Avec une grimace de douleur, Carl l'esquiva sur-le-champ.
Comme le dit le proverbe, il faut cent jours pour que l'os se soude et les tendons guérissent.
Bien que la peau et la chair de l'épaule de Carl aient cicatrisé, les os dessous ne se remettraient pas aussi vite.
Aucun des hommes-bêtes ici n'était facile à manœuvrer. Pour une goutte d'eau, ils pouvaient se battre à mort, alors pour une belle femelle…
C'est pourquoi il devait emmener Molly immédiatement. Avec seulement deux jambes utilisables, il ne faisait pas le poids face à eux.
L'homme-bête lion marqua une pause, puis s'exclama d'une voix ravie : « Il est blessé ! »
Le cœur de Carl s'effondra, et il bondit soudain vers l'extérieur.
« Tuez-le ! Tuez-le et la femelle sera à nous ! »
En parlant, l'homme-bête lion se transforma en bête et bloqua le passage au jeune mâle.
Les autres hommes-bêtes dans le trou révélèrent aussi leurs formes féroces.

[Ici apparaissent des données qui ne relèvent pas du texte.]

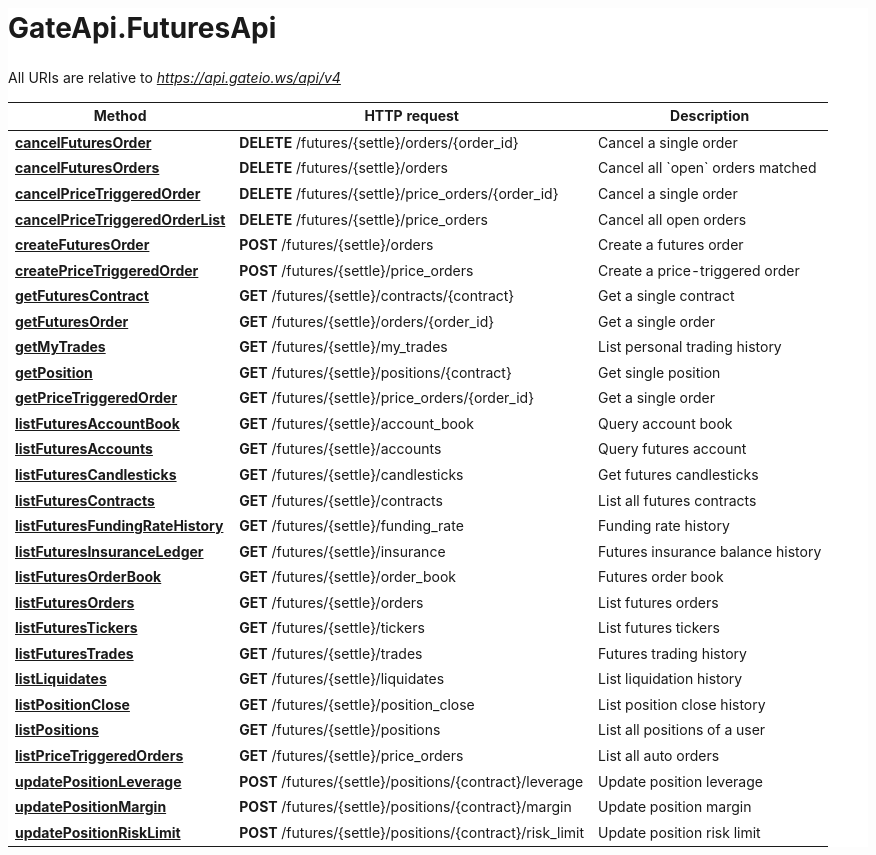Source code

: # GateApi.FuturesApi

All URIs are relative to *https://api.gateio.ws/api/v4*

Method | HTTP request | Description
------------- | ------------- | -------------
[**cancelFuturesOrder**](FuturesApi.md#cancelFuturesOrder) | **DELETE** /futures/{settle}/orders/{order_id} | Cancel a single order
[**cancelFuturesOrders**](FuturesApi.md#cancelFuturesOrders) | **DELETE** /futures/{settle}/orders | Cancel all &#x60;open&#x60; orders matched
[**cancelPriceTriggeredOrder**](FuturesApi.md#cancelPriceTriggeredOrder) | **DELETE** /futures/{settle}/price_orders/{order_id} | Cancel a single order
[**cancelPriceTriggeredOrderList**](FuturesApi.md#cancelPriceTriggeredOrderList) | **DELETE** /futures/{settle}/price_orders | Cancel all open orders
[**createFuturesOrder**](FuturesApi.md#createFuturesOrder) | **POST** /futures/{settle}/orders | Create a futures order
[**createPriceTriggeredOrder**](FuturesApi.md#createPriceTriggeredOrder) | **POST** /futures/{settle}/price_orders | Create a price-triggered order
[**getFuturesContract**](FuturesApi.md#getFuturesContract) | **GET** /futures/{settle}/contracts/{contract} | Get a single contract
[**getFuturesOrder**](FuturesApi.md#getFuturesOrder) | **GET** /futures/{settle}/orders/{order_id} | Get a single order
[**getMyTrades**](FuturesApi.md#getMyTrades) | **GET** /futures/{settle}/my_trades | List personal trading history
[**getPosition**](FuturesApi.md#getPosition) | **GET** /futures/{settle}/positions/{contract} | Get single position
[**getPriceTriggeredOrder**](FuturesApi.md#getPriceTriggeredOrder) | **GET** /futures/{settle}/price_orders/{order_id} | Get a single order
[**listFuturesAccountBook**](FuturesApi.md#listFuturesAccountBook) | **GET** /futures/{settle}/account_book | Query account book
[**listFuturesAccounts**](FuturesApi.md#listFuturesAccounts) | **GET** /futures/{settle}/accounts | Query futures account
[**listFuturesCandlesticks**](FuturesApi.md#listFuturesCandlesticks) | **GET** /futures/{settle}/candlesticks | Get futures candlesticks
[**listFuturesContracts**](FuturesApi.md#listFuturesContracts) | **GET** /futures/{settle}/contracts | List all futures contracts
[**listFuturesFundingRateHistory**](FuturesApi.md#listFuturesFundingRateHistory) | **GET** /futures/{settle}/funding_rate | Funding rate history
[**listFuturesInsuranceLedger**](FuturesApi.md#listFuturesInsuranceLedger) | **GET** /futures/{settle}/insurance | Futures insurance balance history
[**listFuturesOrderBook**](FuturesApi.md#listFuturesOrderBook) | **GET** /futures/{settle}/order_book | Futures order book
[**listFuturesOrders**](FuturesApi.md#listFuturesOrders) | **GET** /futures/{settle}/orders | List futures orders
[**listFuturesTickers**](FuturesApi.md#listFuturesTickers) | **GET** /futures/{settle}/tickers | List futures tickers
[**listFuturesTrades**](FuturesApi.md#listFuturesTrades) | **GET** /futures/{settle}/trades | Futures trading history
[**listLiquidates**](FuturesApi.md#listLiquidates) | **GET** /futures/{settle}/liquidates | List liquidation history
[**listPositionClose**](FuturesApi.md#listPositionClose) | **GET** /futures/{settle}/position_close | List position close history
[**listPositions**](FuturesApi.md#listPositions) | **GET** /futures/{settle}/positions | List all positions of a user
[**listPriceTriggeredOrders**](FuturesApi.md#listPriceTriggeredOrders) | **GET** /futures/{settle}/price_orders | List all auto orders
[**updatePositionLeverage**](FuturesApi.md#updatePositionLeverage) | **POST** /futures/{settle}/positions/{contract}/leverage | Update position leverage
[**updatePositionMargin**](FuturesApi.md#updatePositionMargin) | **POST** /futures/{settle}/positions/{contract}/margin | Update position margin
[**updatePositionRiskLimit**](FuturesApi.md#updatePositionRiskLimit) | **POST** /futures/{settle}/positions/{contract}/risk_limit | Update position risk limit
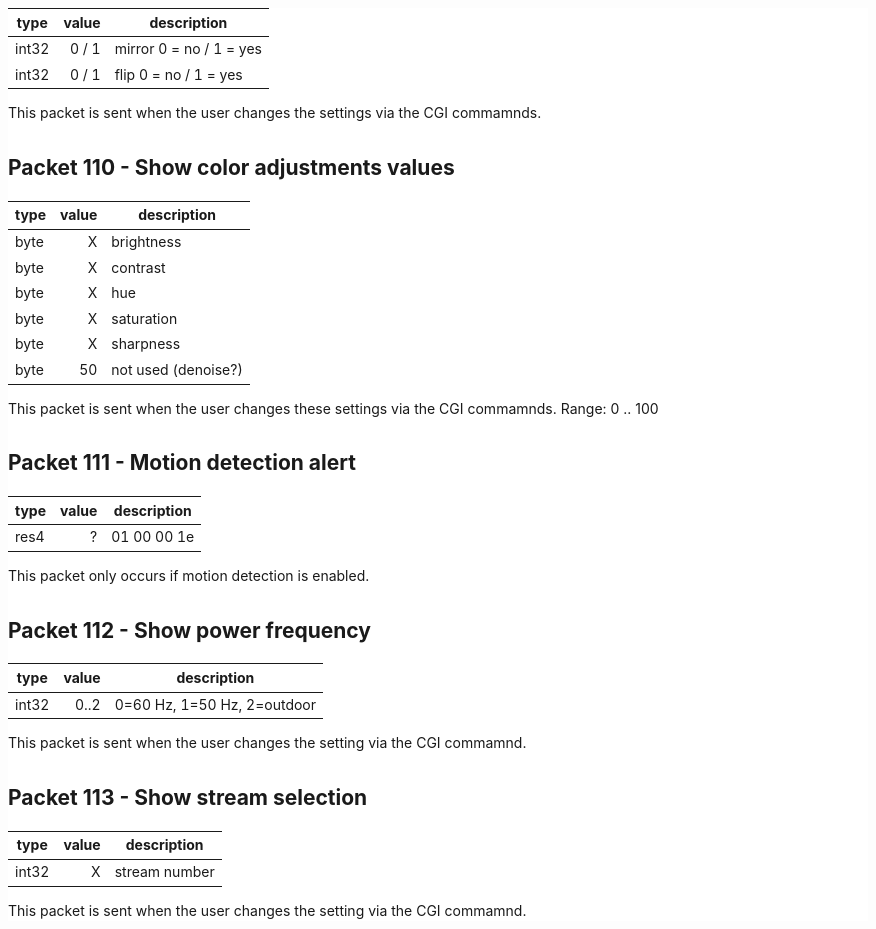 | type   | value | description             |
| ------ | ----: | ----------------------- |
| int32  | 0 / 1 | mirror 0 = no / 1 = yes |
| int32  | 0 / 1 | flip 0 = no / 1 = yes   |

This packet is sent when the user changes the settings via the CGI commamnds.

## Packet 110 - Show color adjustments values

| type   | value | description             |
| ------ | ----: | ----------------------- |
| byte   |     X | brightness              |
| byte   |     X | contrast                |
| byte   |     X | hue                     |
| byte   |     X | saturation              |
| byte   |     X | sharpness               |
| byte   |    50 | not used (denoise?)     |

This packet is sent when the user changes these settings via the CGI commamnds.
Range: 0 .. 100

## Packet 111 - Motion detection alert

| type   | value | description             |
| ------ | ----: | ----------------------- |
| res4   |     ? | 01 00 00 1e             |

This packet only occurs if motion detection is enabled.

## Packet 112 - Show power frequency

| type   | value | description                 |
| ------ | ----: | --------------------------- |
| int32  | 0..2  | 0=60 Hz, 1=50 Hz, 2=outdoor |

This packet is sent when the user changes the setting via the CGI commamnd.

## Packet 113 - Show stream selection

| type   | value | description                 |
| ------ | ----: | --------------------------- |
| int32  |    X  | stream number               |

This packet is sent when the user changes the setting via the CGI commamnd.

Les bruits de combats et de morsures de diverses bêtes retentirent dans le trou étroit et sombre, et l'odeur du sang se répandit dans l'air.
Au milieu du chaos, une femelle roula hors du trou.
« Mal… » Molly gémit de douleur. Un rugissement de tigre résonna depuis l'intérieur du trou : [Je te laisse partir maintenant.]
Le visage engourdi de Molly tressaillit légèrement.
Gah—
Une silhouette verte passa en éclair, et la femelle fut emportée vers les cieux, faisant mordre la poussière aux hommes-bêtes qui brûlaient de s'emparer d'elle.